Uma vigorosa denúncia da corrupção e novos apelos à reconciliação nacional, contra qualquer tentação de “vingança” pela força das armas marcaram a manhã de sexta-feira, última etapa da visita do Papa Francisco a Moçambique, antes da sua partida para Madagáscar, onde foi de novo recebido por uma multidão entusiasta.
Na missa que celebrou no estádio do Zimpeto, antes de deixar Maputo, o Papa referiu-se à pobreza e à corrupção que dela se aproveita, aproveitando a ajuda externa: “Moçambique possui um território cheio de riquezas naturais e culturais, mas paradoxalmente com uma quantidade enorme da sua população abaixo do nível de pobreza. E por vezes parece que aqueles que se aproximam com o suposto desejo de ajudar, têm outros interesses. E é triste quando isto se verifica entre irmãos da mesma terra, que se deixam corromper; é muito perigoso aceitar que a corrupção seja o preço que temos de pagar pela ajuda externa.”
Numa missa celebrada debaixo de chuva e perante uma multidão calculada em cerca de 80 mil pessoas, Francisco pediu que os moçambicanos ultrapassem as “histórias de violência, ódio e discórdias” que viveram nas últimas décadas, desde a independência em 1975. E voltou a repetir, como fizera no dia anterior, que a paz não é apenas a ausência de guerra, mas precisa de condições concretas: “Superar os tempos de divisão e violência supõe não só um acto de reconciliação ou a paz entendida como ausência de conflito, mas o compromisso diário de cada um de nós ter um olhar atento e activo que nos leva a tratar os outros com aquela misericórdia e bondade com que queremos ser tratados.”
Os alertas dirigiram-se a todos os sectores. Um mês depois da assinatura do (terceiro) “Acordo de paz definitiva”, e operante as ameaças de alguns dissidentes da Renamo (principal partido de oposição) voltarem a pegar em armas, o Papa disse que não se pode pensar no futuro recorrendo às “armas e à repressão violenta”. E acrescentou: “Não posso seguir Jesus, se a ordem que promovo e vivo é ‘olho por olho, dente por dente’. Nenhuma família, nenhum grupo de vizinhos ou uma etnia e menos ainda um país tem futuro, se o motor que os une, congrega e cobre as diferenças é a vingança e o ódio.”
Somos todos parte dum mesmo tronco
Antes da missa, o papa visitou o Hospital do Zimpeto, gerido pela Comunidade de Santo Egídio, grupo católico baseado em Roma, hoje presente em vários países e que esteve no centro da mediação que levou ao Acordo Geral de Paz, em Moçambique, em 1992. O hospital acolhe e trata gratuitamente doentes com sida, que é ainda um flagelo grave no país, dando prioridade às grávidas e à prevenção da transmissão da doença mãe-filho.
“A solicitude dos fiéis não pode limitar-se a uma forma de assistência – embora necessária e providencial num primeiro momento –, mas requer a atenção amiga que aprecia o outro como pessoa e procura o seu bem”, disse o Papa durante o encontro com doentes, médicos, enfermeiros e outros funcionários.
“Ouvistes aquele grito silencioso, quase inaudível, de inúmeras mulheres, de tantos que viviam envergonhados, marginalizados, julgados por todos.
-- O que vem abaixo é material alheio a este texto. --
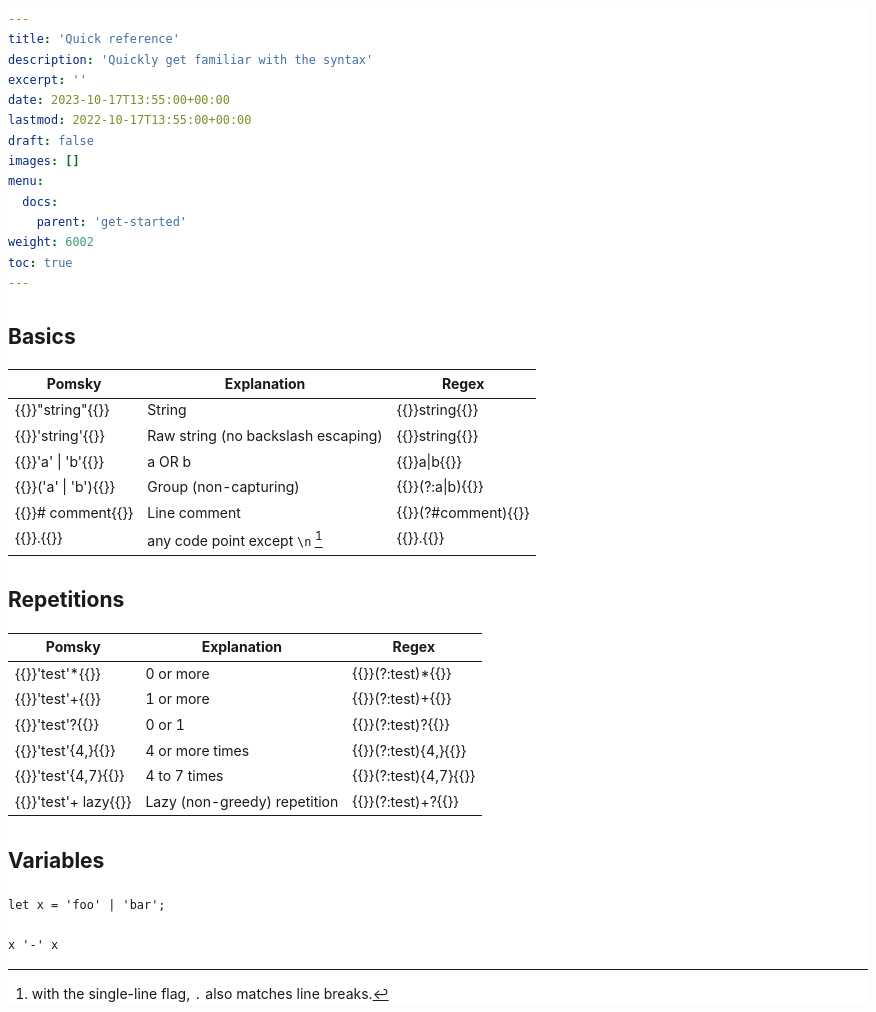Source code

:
 ```yaml
---
title: 'Quick reference'
description: 'Quickly get familiar with the syntax'
excerpt: ''
date: 2023-10-17T13:55:00+00:00
lastmod: 2022-10-17T13:55:00+00:00
draft: false
images: []
menu:
  docs:
    parent: 'get-started'
weight: 6002
toc: true
---
```


## Basics

| Pomsky                            | Explanation                        | Regex                                 |
| --------------------------------- | ---------------------------------- | ------------------------------------- |
| {{<po>}}"string"{{</po>}}         | String                             | {{<regexp>}}string{{</regexp>}}       |
| {{<po>}}'string'{{</po>}}         | Raw string (no backslash escaping) | {{<regexp>}}string{{</regexp>}}       |
| {{<po>}}'a' &#x7c; 'b'{{</po>}}   | a OR b                             | {{<regexp>}}a&#x7c;b{{</regexp>}}     |
| {{<po>}}('a' &#x7c; 'b'){{</po>}} | Group (non-capturing)              | {{<regexp>}}(?:a&#x7c;b){{</regexp>}} |
| {{<po>}}# comment{{</po>}}        | Line comment                       | {{<regexp>}}(?#comment){{</regexp>}}  |
| {{<po>}}.{{</po>}}                | any code point except `\n` [^1]    | {{<regexp>}}.{{</regexp>}}            |

## Repetitions


| Pomsky                        | Explanation                  | Regex                                  |
| ----------------------------- | ---------------------------- | -------------------------------------- |
| {{<po>}}'test'*{{</po>}}      | 0 or more                    | {{<regexp>}}(?:test)*{{</regexp>}}     |
| {{<po>}}'test'+{{</po>}}      | 1 or more                    | {{<regexp>}}(?:test)+{{</regexp>}}     |
| {{<po>}}'test'?{{</po>}}      | 0 or 1                       | {{<regexp>}}(?:test)?{{</regexp>}}     |
| {{<po>}}'test'{4,}{{</po>}}   | 4 or more times              | {{<regexp>}}(?:test){4,}{{</regexp>}}  |
| {{<po>}}'test'{4,7}{{</po>}}  | 4 to 7 times                 | {{<regexp>}}(?:test){4,7}{{</regexp>}} |
| {{<po>}}'test'+ lazy{{</po>}} | Lazy (non-greedy) repetition | {{<regexp>}}(?:test)+?{{</regexp>}}    |

## Variables

```pomsky
let x = 'foo' | 'bar';

x '-' x
```


[^1]: with the single-line flag, `.` also matches line breaks.
[^2]: in multiline mode, these match the start or end of the line.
Por isso alargastes esta casa – onde o Senhor vive com aqueles que estão na berma da estrada – aos doentes de cancro, tuberculose e a centenas de desnutridos, sobretudo crianças e jovens”, acrescentou o Papa na mesma ocasião.
Francisco enalteceu ainda as pessoas que “transmitem esperança a muitas outras pessoas”, exemplificando com a arte local: “Como ensinam as esculturas de arte maconde, as ujamaa (família alargada, em suaíli, ou árvore da vida) com várias figuras agarradas umas às outras onde prevalece a união e a solidariedade sobre o indivíduo, devemos dar-nos conta de que somos todos parte dum mesmo tronco.”
Em Antananarivo, capital de Madagáscar, onde chegou às 16h30 locais de sexta, 6 de Setembro (mais duas horas que em Lisboa), o Papa tem à sua espera uma situação de pobreza – Madagáscar é um dos países mais pobres do mundo – e de grande instabilidade. Em declarações à agência Ecclesia, o pare dehoniano Agostinho Gonçalves diz que o povo “anseia pela paz numa situação de insegurança e violência generalizada”.
José Alfredo Caires, bispo português da diocese de Mananjary, descreve: “Estamos num país muito rico em recursos naturais, mas que vive na pobreza, eu diria na miséria.” O país não tem guerras “mas reina a corrupção em todos os sectores sociais e um banditismo galopante”, acrescenta o bispo, também em declarações à Ecclesia.